— Start of Records to use —
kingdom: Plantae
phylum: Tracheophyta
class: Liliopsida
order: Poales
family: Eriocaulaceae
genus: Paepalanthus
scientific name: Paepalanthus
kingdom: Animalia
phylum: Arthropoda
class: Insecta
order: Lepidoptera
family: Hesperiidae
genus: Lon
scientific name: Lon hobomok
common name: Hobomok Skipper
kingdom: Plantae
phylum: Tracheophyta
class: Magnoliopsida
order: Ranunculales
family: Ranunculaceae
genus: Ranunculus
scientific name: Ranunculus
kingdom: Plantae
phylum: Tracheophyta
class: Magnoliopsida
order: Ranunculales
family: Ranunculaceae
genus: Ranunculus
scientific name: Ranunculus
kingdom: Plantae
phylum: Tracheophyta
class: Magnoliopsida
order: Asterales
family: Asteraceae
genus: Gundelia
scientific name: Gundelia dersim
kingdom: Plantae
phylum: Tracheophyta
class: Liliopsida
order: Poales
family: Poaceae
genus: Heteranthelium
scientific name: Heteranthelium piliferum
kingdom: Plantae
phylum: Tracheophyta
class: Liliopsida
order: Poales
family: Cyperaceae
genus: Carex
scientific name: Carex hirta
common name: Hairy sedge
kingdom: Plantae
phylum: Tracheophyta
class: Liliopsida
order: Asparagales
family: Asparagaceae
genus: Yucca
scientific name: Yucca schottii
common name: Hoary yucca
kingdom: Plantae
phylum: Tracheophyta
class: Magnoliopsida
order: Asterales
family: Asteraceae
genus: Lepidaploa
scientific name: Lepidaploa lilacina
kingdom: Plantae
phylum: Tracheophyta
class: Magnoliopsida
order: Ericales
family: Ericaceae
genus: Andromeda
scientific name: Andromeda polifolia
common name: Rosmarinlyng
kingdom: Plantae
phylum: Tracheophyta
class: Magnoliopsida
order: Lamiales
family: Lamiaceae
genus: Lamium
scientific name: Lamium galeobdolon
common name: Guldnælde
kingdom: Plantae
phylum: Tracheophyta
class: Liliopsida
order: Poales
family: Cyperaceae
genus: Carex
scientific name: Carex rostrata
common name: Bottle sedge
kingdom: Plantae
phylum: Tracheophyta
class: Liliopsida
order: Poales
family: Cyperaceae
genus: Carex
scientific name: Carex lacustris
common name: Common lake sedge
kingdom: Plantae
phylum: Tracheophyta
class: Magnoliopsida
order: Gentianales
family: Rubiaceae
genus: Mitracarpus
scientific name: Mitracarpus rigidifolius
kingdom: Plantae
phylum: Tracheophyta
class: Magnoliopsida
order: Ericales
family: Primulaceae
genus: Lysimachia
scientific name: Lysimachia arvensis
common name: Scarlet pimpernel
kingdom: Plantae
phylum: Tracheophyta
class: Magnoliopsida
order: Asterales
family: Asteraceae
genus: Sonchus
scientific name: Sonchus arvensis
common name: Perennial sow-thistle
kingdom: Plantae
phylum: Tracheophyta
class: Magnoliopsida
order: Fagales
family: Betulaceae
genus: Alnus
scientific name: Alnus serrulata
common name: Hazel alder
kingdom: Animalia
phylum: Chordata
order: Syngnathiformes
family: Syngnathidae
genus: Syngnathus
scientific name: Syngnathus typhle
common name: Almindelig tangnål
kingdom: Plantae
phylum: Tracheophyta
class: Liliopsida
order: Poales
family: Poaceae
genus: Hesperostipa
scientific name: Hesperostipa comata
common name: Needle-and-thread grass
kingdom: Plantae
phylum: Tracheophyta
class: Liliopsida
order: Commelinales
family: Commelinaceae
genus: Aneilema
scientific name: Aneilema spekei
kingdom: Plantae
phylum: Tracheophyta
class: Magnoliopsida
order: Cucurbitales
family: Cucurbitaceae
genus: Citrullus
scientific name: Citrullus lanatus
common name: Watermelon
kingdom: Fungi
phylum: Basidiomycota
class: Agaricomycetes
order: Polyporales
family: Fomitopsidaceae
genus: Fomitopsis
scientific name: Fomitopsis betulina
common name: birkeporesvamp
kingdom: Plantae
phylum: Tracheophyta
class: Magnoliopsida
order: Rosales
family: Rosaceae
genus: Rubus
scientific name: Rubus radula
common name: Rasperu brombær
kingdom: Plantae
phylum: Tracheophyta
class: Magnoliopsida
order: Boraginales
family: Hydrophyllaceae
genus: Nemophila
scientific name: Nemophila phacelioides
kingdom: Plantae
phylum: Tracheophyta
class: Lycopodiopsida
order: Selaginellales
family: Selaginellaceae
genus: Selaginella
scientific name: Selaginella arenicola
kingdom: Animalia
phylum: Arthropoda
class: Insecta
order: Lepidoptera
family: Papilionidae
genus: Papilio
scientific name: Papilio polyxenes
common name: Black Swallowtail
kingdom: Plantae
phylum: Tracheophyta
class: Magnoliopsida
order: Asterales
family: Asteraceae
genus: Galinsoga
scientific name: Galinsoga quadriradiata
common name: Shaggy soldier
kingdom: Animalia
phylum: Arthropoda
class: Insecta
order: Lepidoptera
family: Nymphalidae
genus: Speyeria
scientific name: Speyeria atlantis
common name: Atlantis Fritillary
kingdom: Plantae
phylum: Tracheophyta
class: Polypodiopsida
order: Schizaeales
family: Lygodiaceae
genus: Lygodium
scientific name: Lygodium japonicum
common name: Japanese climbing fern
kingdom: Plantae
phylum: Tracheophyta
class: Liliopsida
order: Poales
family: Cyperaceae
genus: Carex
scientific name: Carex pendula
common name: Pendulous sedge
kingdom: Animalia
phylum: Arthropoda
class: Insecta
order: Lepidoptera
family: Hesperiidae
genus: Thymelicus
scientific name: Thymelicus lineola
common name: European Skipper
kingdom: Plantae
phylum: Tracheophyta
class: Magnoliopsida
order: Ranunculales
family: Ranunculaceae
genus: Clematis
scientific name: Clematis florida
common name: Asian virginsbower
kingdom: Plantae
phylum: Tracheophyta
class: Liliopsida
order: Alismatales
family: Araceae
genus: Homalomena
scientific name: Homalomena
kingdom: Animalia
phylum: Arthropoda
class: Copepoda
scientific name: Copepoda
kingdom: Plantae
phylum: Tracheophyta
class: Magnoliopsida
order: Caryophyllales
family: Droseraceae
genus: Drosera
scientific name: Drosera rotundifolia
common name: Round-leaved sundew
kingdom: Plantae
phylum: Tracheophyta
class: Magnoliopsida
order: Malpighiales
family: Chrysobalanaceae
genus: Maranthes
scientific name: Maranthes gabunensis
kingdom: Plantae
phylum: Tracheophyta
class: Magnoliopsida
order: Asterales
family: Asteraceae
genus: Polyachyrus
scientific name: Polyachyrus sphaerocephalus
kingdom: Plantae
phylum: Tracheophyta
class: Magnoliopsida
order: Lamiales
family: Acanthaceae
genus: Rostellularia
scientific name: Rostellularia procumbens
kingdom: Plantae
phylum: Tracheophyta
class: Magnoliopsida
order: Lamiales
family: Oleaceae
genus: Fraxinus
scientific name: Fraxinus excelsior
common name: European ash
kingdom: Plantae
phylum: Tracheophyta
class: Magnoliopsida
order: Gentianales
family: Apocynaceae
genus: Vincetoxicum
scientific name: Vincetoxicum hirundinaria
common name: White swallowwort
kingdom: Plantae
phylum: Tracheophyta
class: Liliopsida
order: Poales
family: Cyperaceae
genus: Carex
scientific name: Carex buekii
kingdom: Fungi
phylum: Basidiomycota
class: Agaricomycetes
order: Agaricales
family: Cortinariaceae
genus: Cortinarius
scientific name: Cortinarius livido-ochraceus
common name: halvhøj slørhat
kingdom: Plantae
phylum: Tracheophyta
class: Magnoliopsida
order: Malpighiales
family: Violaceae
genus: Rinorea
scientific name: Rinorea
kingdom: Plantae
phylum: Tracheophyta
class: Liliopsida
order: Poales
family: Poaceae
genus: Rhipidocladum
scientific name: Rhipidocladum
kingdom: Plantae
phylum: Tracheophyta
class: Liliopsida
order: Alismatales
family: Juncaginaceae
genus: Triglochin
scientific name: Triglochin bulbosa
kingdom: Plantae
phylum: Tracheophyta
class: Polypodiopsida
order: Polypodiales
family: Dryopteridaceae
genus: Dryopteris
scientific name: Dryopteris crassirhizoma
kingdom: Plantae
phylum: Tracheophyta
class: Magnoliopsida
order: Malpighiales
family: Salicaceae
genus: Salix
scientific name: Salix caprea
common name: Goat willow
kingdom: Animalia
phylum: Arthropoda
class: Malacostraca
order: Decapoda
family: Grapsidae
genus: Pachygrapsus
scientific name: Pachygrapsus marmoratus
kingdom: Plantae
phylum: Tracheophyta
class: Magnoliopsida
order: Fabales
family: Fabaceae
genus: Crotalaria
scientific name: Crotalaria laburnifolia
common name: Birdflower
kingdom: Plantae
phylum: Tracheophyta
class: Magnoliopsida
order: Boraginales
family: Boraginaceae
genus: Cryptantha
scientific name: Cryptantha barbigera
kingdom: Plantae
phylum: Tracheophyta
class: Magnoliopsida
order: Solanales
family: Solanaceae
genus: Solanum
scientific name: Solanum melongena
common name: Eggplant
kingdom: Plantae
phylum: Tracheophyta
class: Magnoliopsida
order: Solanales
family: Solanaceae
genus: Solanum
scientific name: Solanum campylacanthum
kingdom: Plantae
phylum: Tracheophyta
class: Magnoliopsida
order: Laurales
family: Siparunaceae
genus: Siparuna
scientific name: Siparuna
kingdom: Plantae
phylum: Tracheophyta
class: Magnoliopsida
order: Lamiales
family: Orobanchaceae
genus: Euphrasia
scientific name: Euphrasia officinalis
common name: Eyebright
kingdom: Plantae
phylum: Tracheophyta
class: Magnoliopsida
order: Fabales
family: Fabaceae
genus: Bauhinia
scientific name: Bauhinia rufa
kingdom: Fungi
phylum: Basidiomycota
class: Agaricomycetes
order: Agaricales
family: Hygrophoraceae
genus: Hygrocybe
— End of Records to use —
**Problem details:** In the items from the line with "scientific name: Cryptantha barbigera" up to and including the line with "genus: Siparuna", swap every "phylum" for "division" and leave everything else unchanged.

**Solution to this problem:**
scientific name: Cryptantha barbigera
kingdom: Plantae
division: Tracheophyta
class: Magnoliopsida
order: Solanales
family: Solanaceae
genus: Solanum
scientific name: Solanum melongena
common name: Eggplant
kingdom: Plantae
division: Tracheophyta
class: Magnoliopsida
order: Solanales
family: Solanaceae
genus: Solanum
scientific name: Solanum campylacanthum
kingdom: Plantae
division: Tracheophyta
class: Magnoliopsida
order: Laurales
family: Siparunaceae
genus: Siparuna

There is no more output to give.